▶ Travail à faire
A: D'après le texte à lire, quelle est la nationalité de l'artiste Abdelkader Guermaz ?
B: Combien de lignes des enregistrements contiennent la chaîne « name » ? La casse compte ; donnez seulement le nombre.
+++ Texte à lire
Le jeudi 22 mai 2003.

Discrétion, sobriété, rigueur, respect d’autrui et générosité, qualités rares, l’artiste algérien Abdelkader Guermaz les exerçait concrètement dans la vie de tous les jours et parvenait à les traduire dans une œuvre d’une puissante originalité. Qualités tellement ancrées au plus intime de son être et allant de pair parfois avec un véritable retrait du monde qu’il ne nous venait même pas à l’esprit d’aborder avec lui des questions concernant sa vie privée pas plus que des sujets politiques. Il n’était que plus extraordinaire alors de constater à quel point sa personnalité rayonnait avec une sûre et agile intensité, et de quelle manière le monde qu’il construisait avec une subtile virtuosité dans ses toiles était celui même que pouvait désirer contempler et respirer un esprit libertaire.
++++++
+++ Données de l'exercice
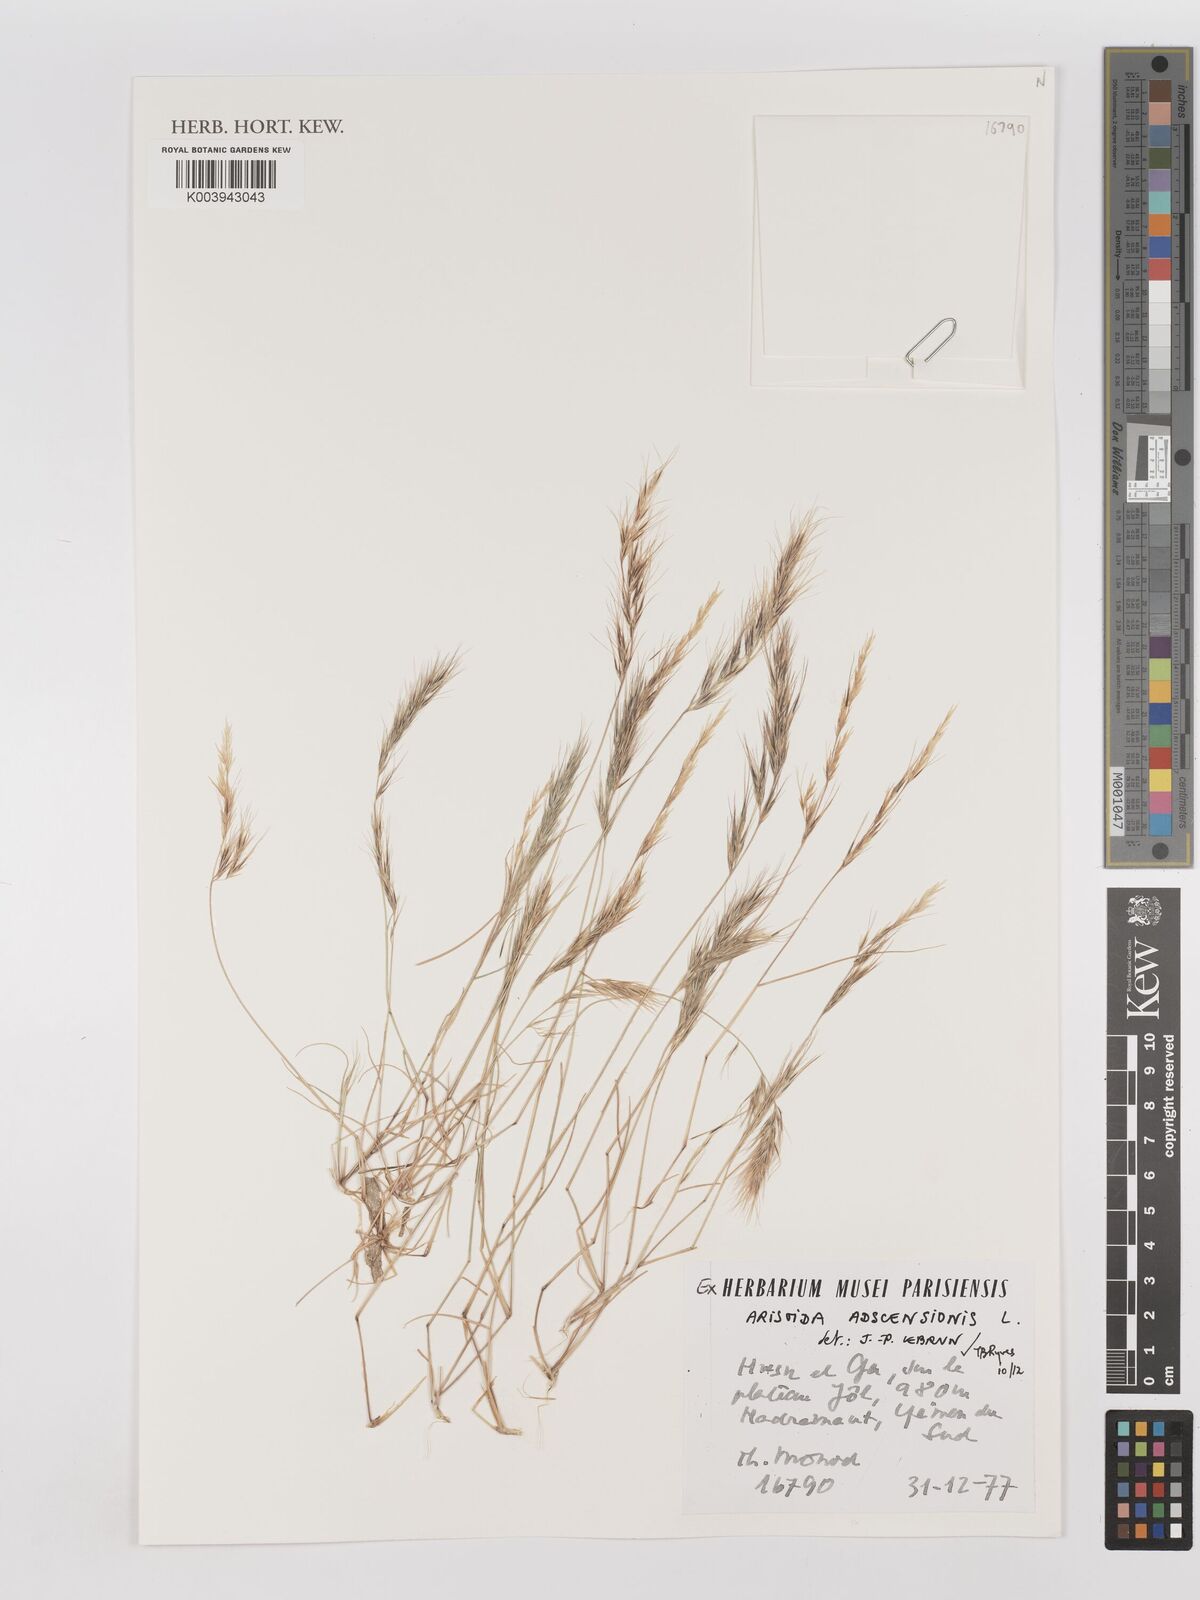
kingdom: Plantae
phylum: Tracheophyta
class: Liliopsida
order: Poales
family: Poaceae
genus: Aristida
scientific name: Aristida adscensionis
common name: Sixweeks threeawn
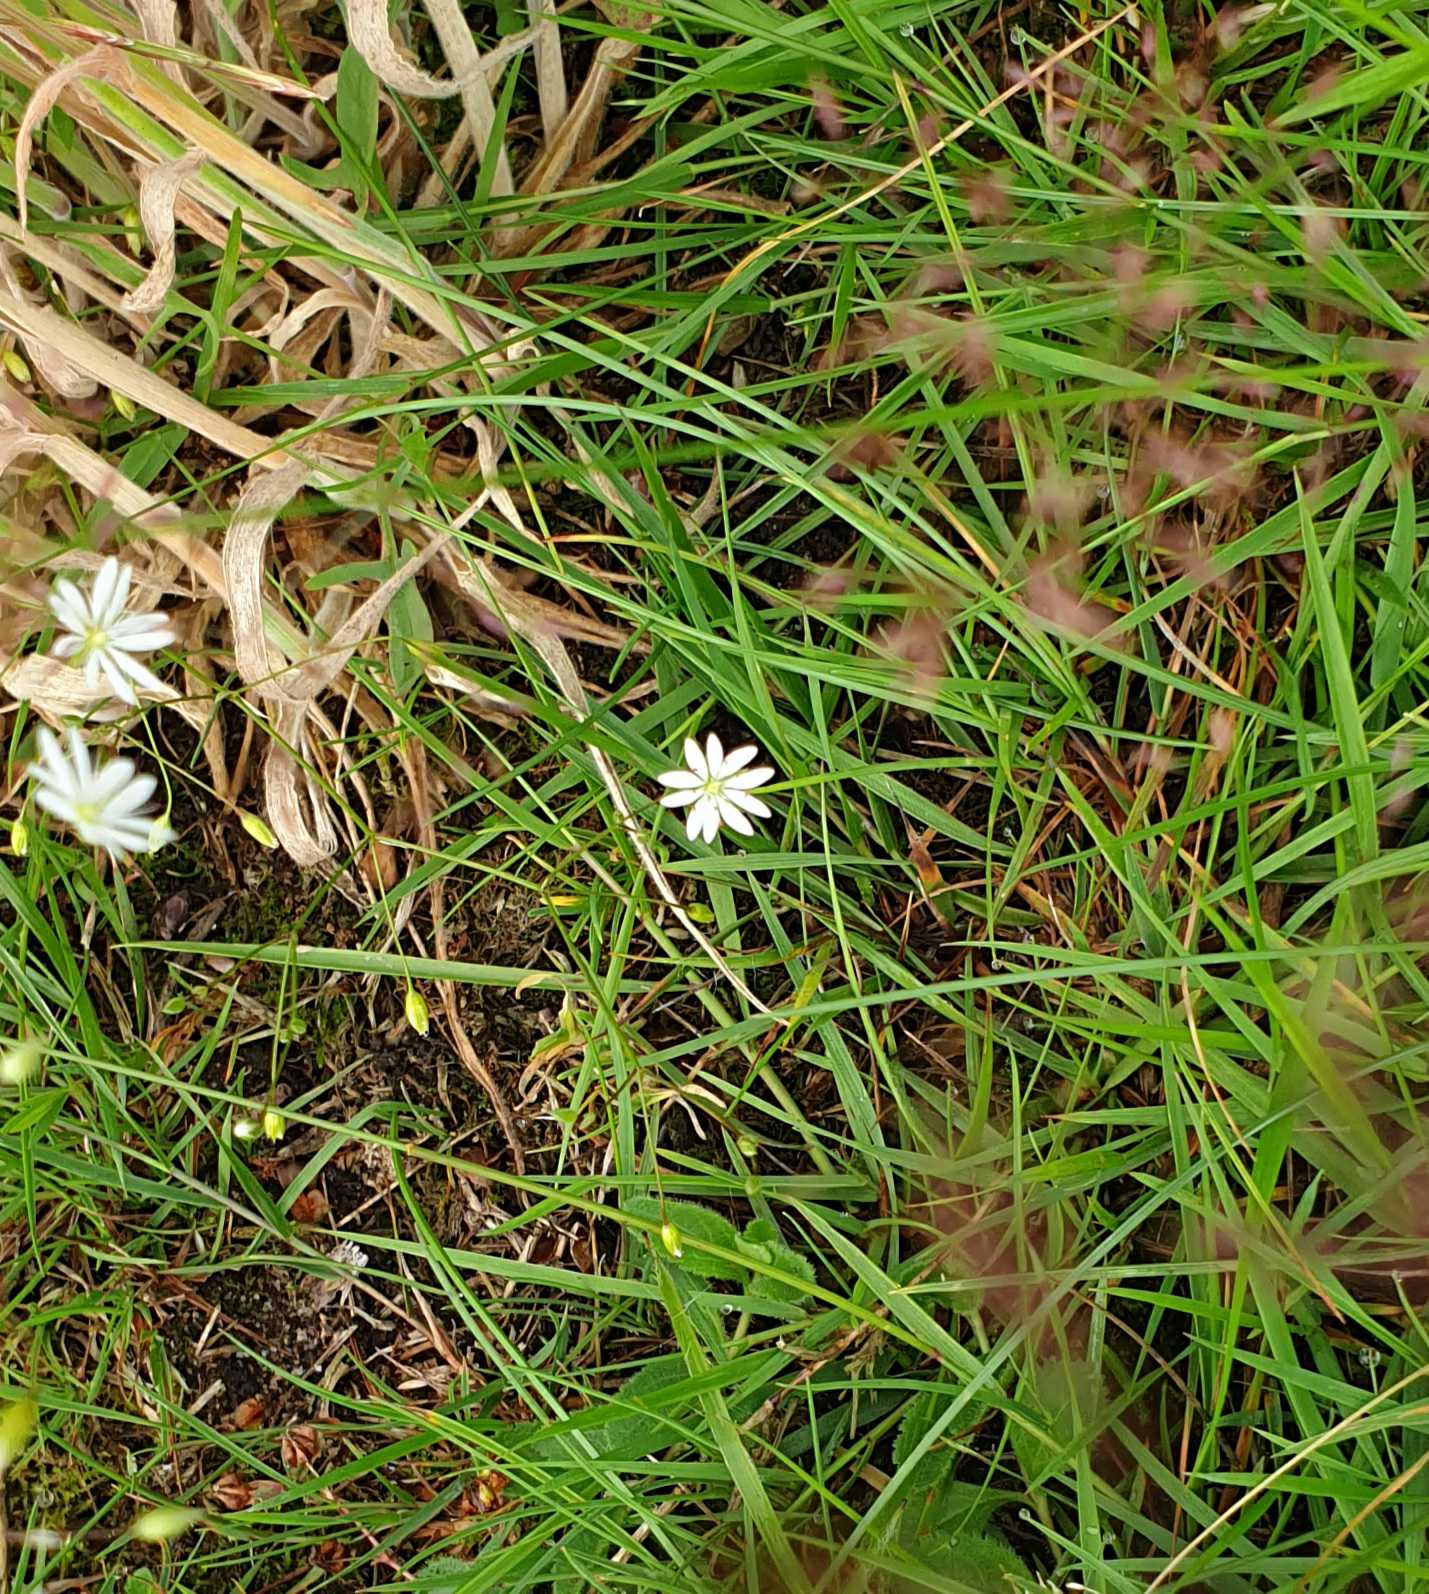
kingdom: Plantae
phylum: Tracheophyta
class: Magnoliopsida
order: Caryophyllales
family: Caryophyllaceae
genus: Stellaria
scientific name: Stellaria graminea
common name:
++++++
▶ Réponses attendues
A: Il est algérien.

B: 4